Isakson: ‘Incomprehensible’ that Georgia VA clinics turned away vet

Georgia Republican U.S. Sen. Johnny Isakson said he is looking into the case of Iraq war veteran Chris Dorsey, who was turned away from two U.S. Department of Veterans Affairs clinics in northern Georgia when he sought help for post-traumatic stress disorder.

“It is incomprehensible to me that any VA clinic would turn away a veteran — especially one seeking mental health care — without offering alternative options,” Isakson said in an email to The Atlanta Journal-Constitution Wednesday. “I … will raise this with the Secretary of the VA.”

Isakson is chairman of the Veterans Affairs Committee.

Dorsey, 33, attracted national attention after he recorded his second rejection Tuesday at the VA Oakwood Community Based Outpatient Clinic on his smartphone camera and posted the video on Facebook and YouTube. The story was reported in the Military Times.

In the video, Dorsey can be heard asking a front desk clerk for a transfer from the Athens VA system and an appointment. The clerk tells Dorsey the clinic is not accepting new patients. No further assistance is offered.

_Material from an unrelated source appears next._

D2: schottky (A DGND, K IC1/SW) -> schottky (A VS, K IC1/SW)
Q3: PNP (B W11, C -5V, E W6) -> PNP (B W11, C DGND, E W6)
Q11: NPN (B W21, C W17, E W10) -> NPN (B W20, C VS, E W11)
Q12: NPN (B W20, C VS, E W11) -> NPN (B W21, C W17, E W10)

Dorsey is heard leaving the clinic in frustration, slamming the door on his way out and commenting about the number of veterans suicides estimated by VA to occur each day.

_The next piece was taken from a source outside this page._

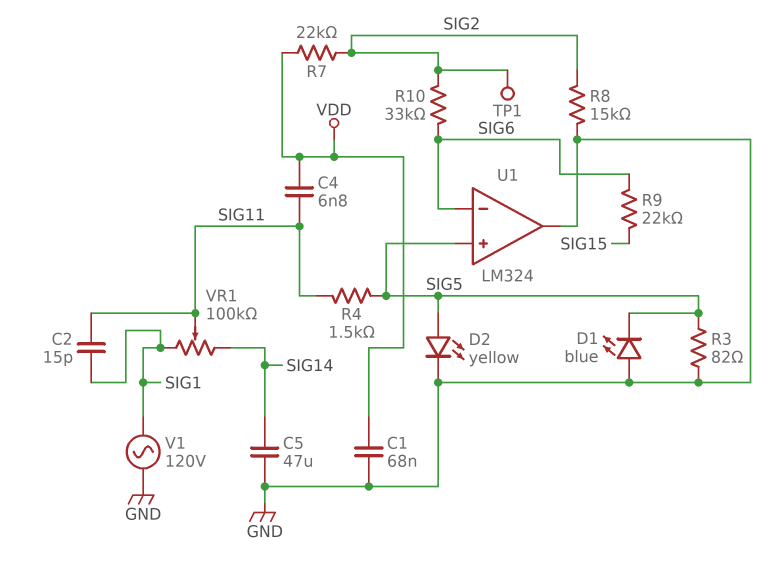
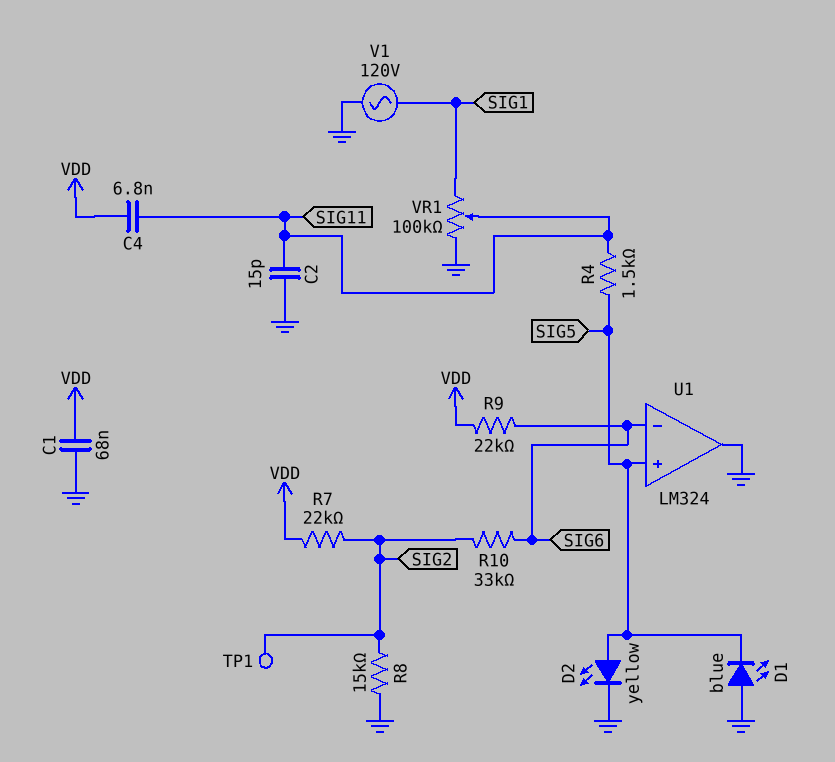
C2: 15pF (SIG1, SIG11) -> 15pF (GND, SIG11)
C5: 47uF (GND, SIG14) -> none
R3: 82 (GND, SIG5) -> none
R9: 22k (SIG6, SIG15) -> 22k (SIG6, VDD)
VR1: 100k (SIG1, SIG14, wiper SIG11) -> 100k (GND, SIG1, wiper SIG11)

“It’s devastating for me to go in to two places and say I’m here to get help and they are essentially saying ‘I’m not going to help you,’” Dorsey, a former Army specialist who served as a cavalry scout from 2001 to 2005 and was deployed to Iraq for most of 2003, told the Military Times.

He said he made the video to show what veterans encounter when they try to get help at VA. Dorsey, who works as a woodcutter in Winder, said he had been previously turned away at the VA clinic in Lawrenceville, prompting him to bring his camera to the Oakwood facility.

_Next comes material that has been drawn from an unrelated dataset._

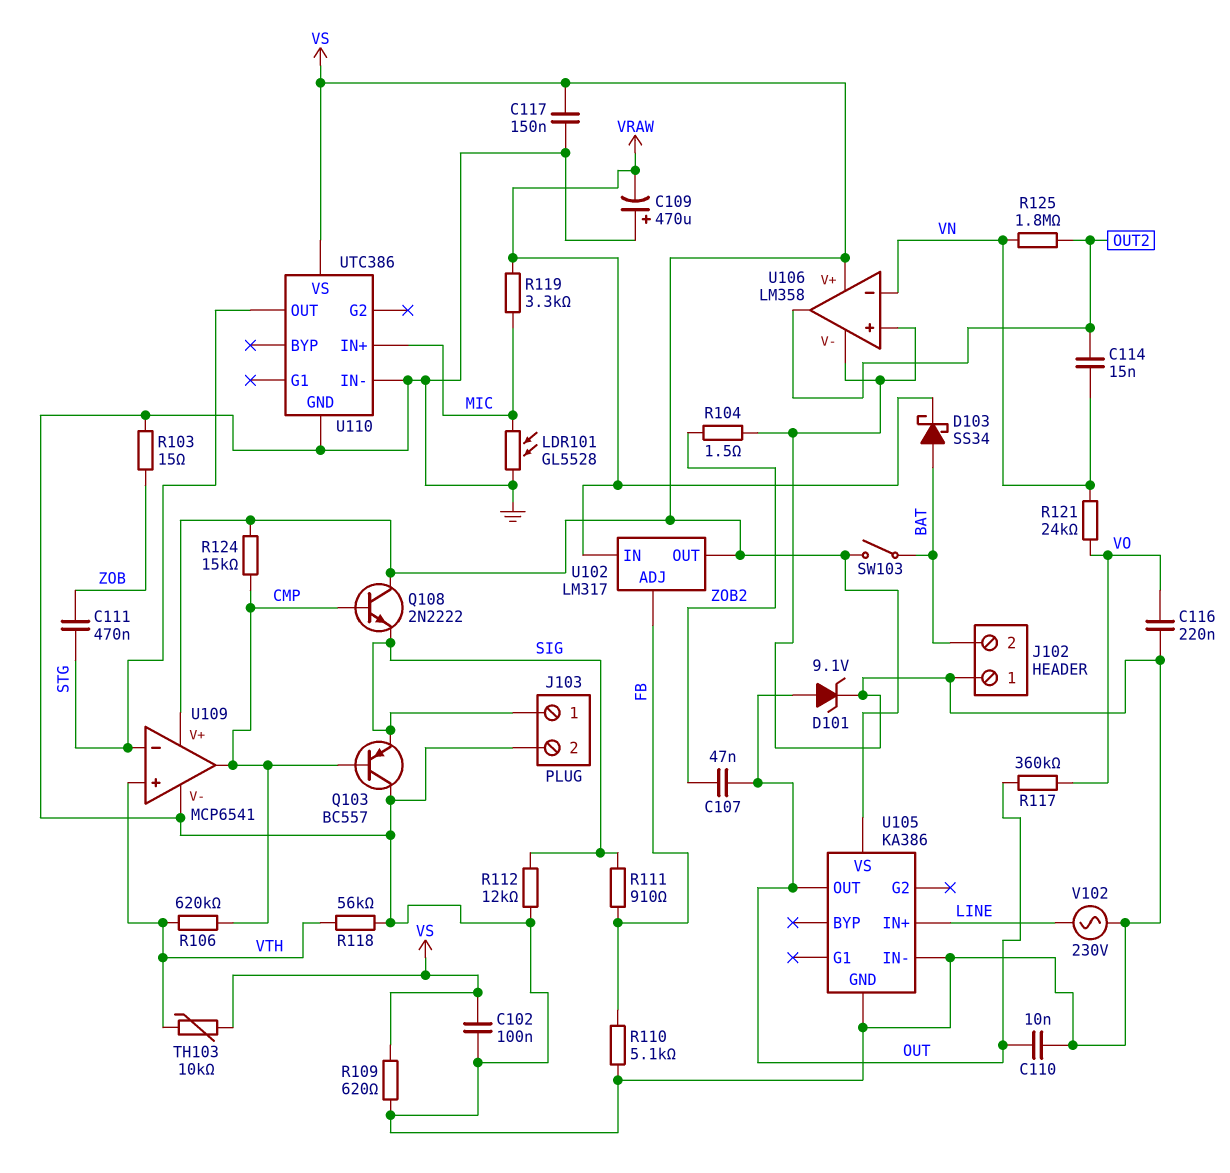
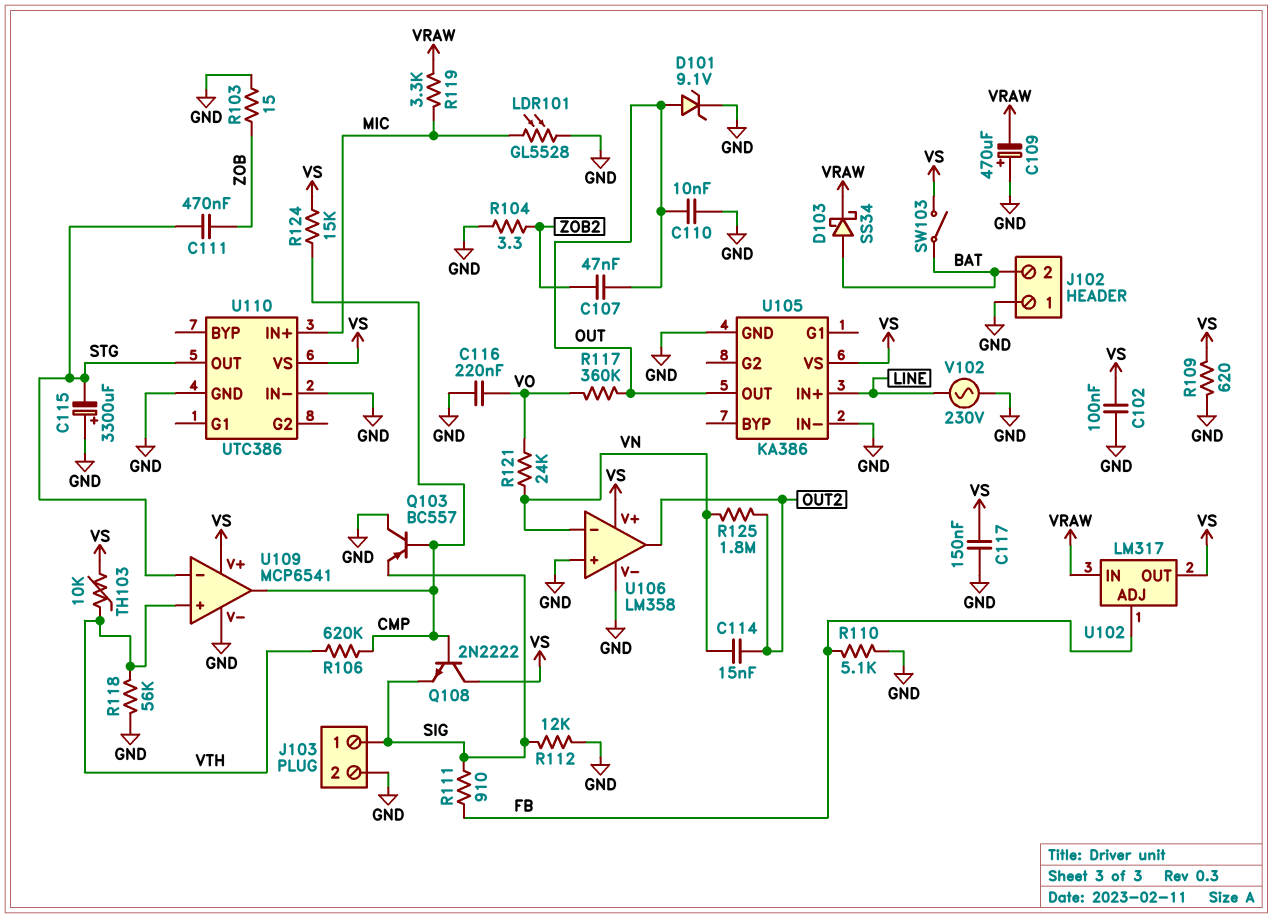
C115: none -> 3300uF (plus GND, minus STG)
R104: 1.5 (GND, ZOB2) -> 3.3 (GND, ZOB2)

“I told my family about this stuff happening,” Dorsey told the Military Times. “They’ve said, ‘You are crazy, no one would do that.’ Well, the video explains it.”

In an emailed statement sent to the AJC, the VA said, “The message Mr. Dorsey was given, as seen on the video, is completely unacceptable and will not be tolerated.”

The VA last year introduced a program — VA Choice — that allows Dorsey to see a civilian therapist, but he only heard of it recently, and no employees at the Lawrenceville and Oakwood clinics mentioned it.

“VA staff should have established a full understanding of Mr. Dorsey’s medical situation and determined if an appointment was available for him at another location or if he was eligible for the Choice Program and could be seen outside of VA,” the VA said in the statement.

“Leadership at the Atlanta VA Medical Center are reaching out to Mr. Dorsey now to determine his need for services and to offer the appropriate care. Facility officials are implementing a plan to re-train front line staff in the appropriate way to inform Veterans about the options they have available to them.”